Marc van Rijsselberghe entouré de ses 'super-patates'. © Sarah Helena Rijpkema

La ‘super-patate’ parviendra-t-elle à sauver le monde de la malnutrition ?

Stagiaire Le Vif

Dans le nord des Pays-Bas est née la « super-patate ». Résistante au sel, cette pomme de terre dénichée par l’agriculteur Marc van Rijsselberghe pourrait sauver le monde… Ou presque.

Selon la FAO (organisation des Nations Unies pour l’alimentation et l’agriculture), la salinisation des sols réduirait chaque année les superficies irriguées de 1 à 2% dans le monde.
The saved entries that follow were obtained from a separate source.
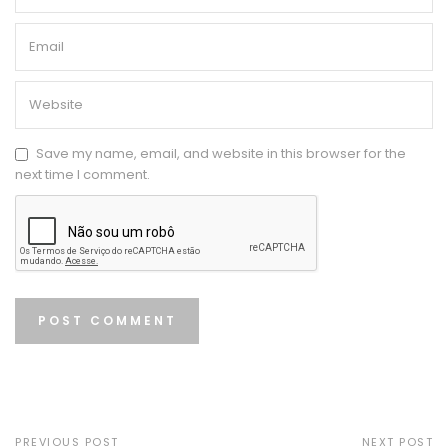
Save my name, email, and website in this browser for the
next time I comment.
PREVIOUS POST
NEXT POST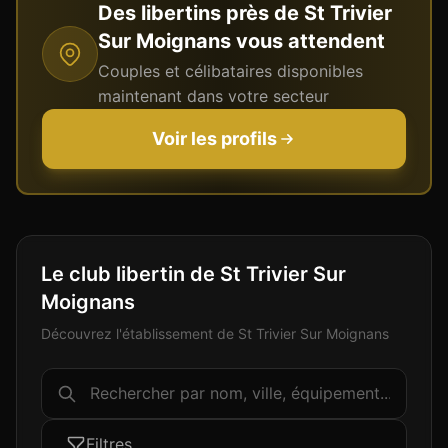
Des libertins près de
St Trivier
Sur Moignans
vous attendent
Couples et célibataires disponibles
maintenant dans votre secteur
Voir les profils
Le club libertin de St Trivier Sur
Moignans
Découvrez l'établissement de St Trivier Sur Moignans
Filtres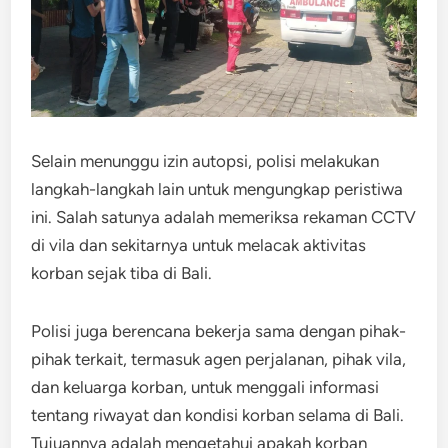
Selain menunggu izin autopsi, polisi melakukan
langkah-langkah lain untuk mengungkap peristiwa
ini. Salah satunya adalah memeriksa rekaman CCTV
di vila dan sekitarnya untuk melacak aktivitas
korban sejak tiba di Bali.
Polisi juga berencana bekerja sama dengan pihak-
pihak terkait, termasuk agen perjalanan, pihak vila,
dan keluarga korban, untuk menggali informasi
tentang riwayat dan kondisi korban selama di Bali.
Tujuannya adalah mengetahui apakah korban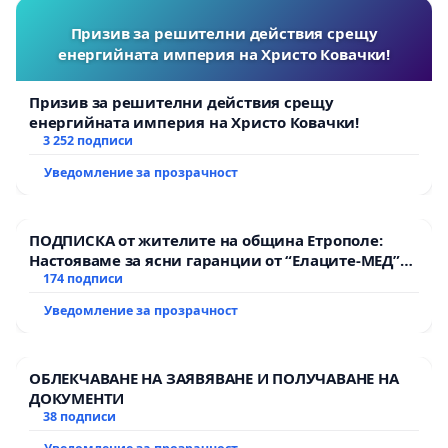
Призив за решителни действия срещу
енергийната империя на Христо Ковачки!
Призив за решителни действия срещу
енергийната империя на Христо Ковачки!
3 252 подписи
Уведомление за прозрачност
ПОДПИСКА от жителите на община Етрополе:
Настояваме за ясни гаранции от “Елаците-МЕД”
АД и от държавата, че ще се изпълнят всички
174 подписи
екологични норми!
Уведомление за прозрачност
ОБЛЕКЧАВАНЕ НА ЗАЯВЯВАНЕ И ПОЛУЧАВАНЕ НА
ДОКУМЕНТИ
38 подписи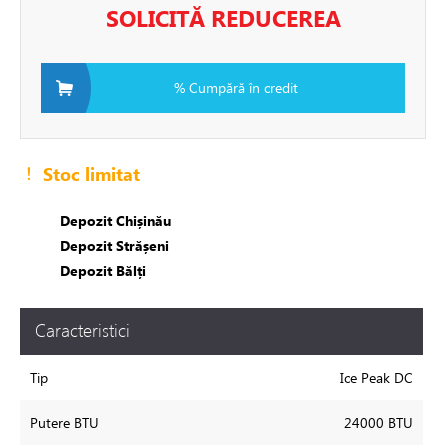
ile
SOLICITĂ REDUCEREA
e
% Cumpără în credit
ch"
re
Stoc limitat
de circulatie
Depozit Chișinău
Depozit Strășeni
rii sisteme de încălzire
Depozit Bălți
tizari
Caracteristici
 de fum
Tip
Ice Peak DC
Putere BTU
24000 BTU
ire in pardoseala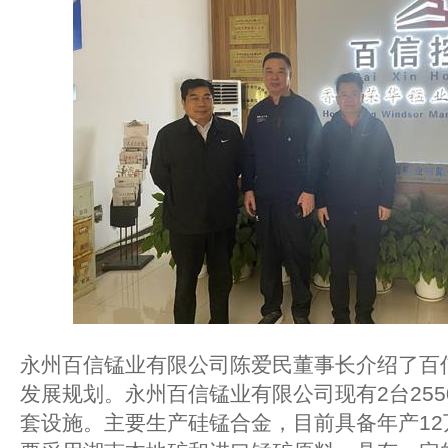
永州百信锰业有限公司陈爱民董事长介绍了百
发展规划。永州百信锰业有限公司现有2台255
套设施。主要生产硅锰合金，目前具备年产1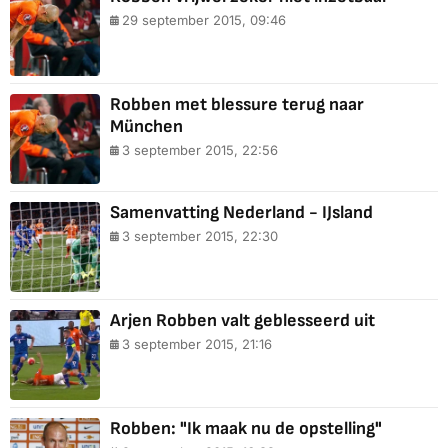
29 september 2015, 09:46
Robben met blessure terug naar
München
3 september 2015, 22:56
Samenvatting Nederland - IJsland
3 september 2015, 22:30
Arjen Robben valt geblesseerd uit
3 september 2015, 21:16
Robben: "Ik maak nu de opstelling"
Un dixième d’entre elles serait déjà largement endommagé, parfois de manière irréversible. Un véritable fléau alimentaire lorsqu’on sait que ces terres représentent 40% de la production vivrière.

Quels remèdes contre la salinisation des sols ?

Ce phénomène s’explique par l’érosion des roches et des sols, qui se déversent dans les fleuves, servant ensuite à irriguer les cultures. L’eau, chargée en sel, s’infiltre alors sous les plantations. Le sel s’agglutine autour des racines qui se retrouvent dans l’incapacité d’absorber la moindre goutte d’eau. Les cultures sont alors vouées à l’échec.

De nombreux chercheurs ont planché sur d’éventuelles solutions, comme la mise en place de systèmes d’irrigation au compte-gouttes, l’installation de stations de pompages pour faciliter l’écoulement de l’eau dans le sol, ou encore l’étonnante méthode de la submersion, qui consiste comme son nom l’indique à… inonder volontairement ses terres. Seulement voilà, ces techniques sont coûteuses, bien trop pour certains qui n’ont alors d’autre choix que de laisser leurs terres à l’abandon.

L’île d’Hexel muée en laboratoire

Le chercheur Arjen de Vos, qui a épaulé Marc van Rijsselberghe dans sa conception de la « super patate », a décidé de contourner le problème. En octobre dernier, il confiait au Guardian: « on ne voit pas la salinisation comme un problème, on la voit comme une opportunité« . Marc van Rijsselberghe a ainsi mis ses mains expertes au service de la science. Sur une petite île marécageuse du nord des Pays-Bas, ce cinquantenaire qui cultive son amour de l’agriculture biologique depuis des années, a créé des parcelles de pommes de terre. A chaque parcelle, il a associé un degré de salinité différent. Et puis, surprise, une variété de pommes de terre a poussé dans une eau salée à hauteur de 20% : un niveau auquel on pensait toute pousse impossible. C’est ainsi que l’agriculteur aurait trouvé le fameux tubercule qui résiste au sel.

De nombreuses tentatives

Marc van Rijsselberghe n’est pas le premier à s’être lancé dans ce projet. En 2006, Eviatar Nevo, chercheur à l’Université de Haïfa en Israël, s’était intéressé à des champignons filamenteux poussant dans la Mer Morte, source d’eau saline. Il espérait pouvoir, grâce à l’étude de leurs gènes, rendre les céréales résistantes au sel.

Du côté du Bangladesh, une variété de riz répondant au nom un peu barbare de BRRI Dhan 47 avait été annoncée il y a quatre ans comme la seule « poussant dans des eaux modérément salées« .

En Europe, un chercheur allemand avait lui aussi planché sur les céréales du futur.

Avec sa pomme de terre aboutie, Marc van Rijsselberghe reste un pionnier. Il aurait même réussi le pari d’en faire « le plus savoureux » des tubercules, une affirmation basée sur des tests à l’aveugle. Il explique cela par sa forte concentration en sel. Pour lutter contre cette invasion, la patate produirait beaucoup plus de sucre qu’à son habitude, donnant ainsi toute sa saveur au produit. Ces bijoux de l’agriculture sont d’ores et déjà en vente dans plusieurs magasins aux Pays-Bas. Des graines ont aussi été envoyées pour un essai grandeur nature au Pakistan, pays où des milliers d’hectares seraient touchés par la salinisation.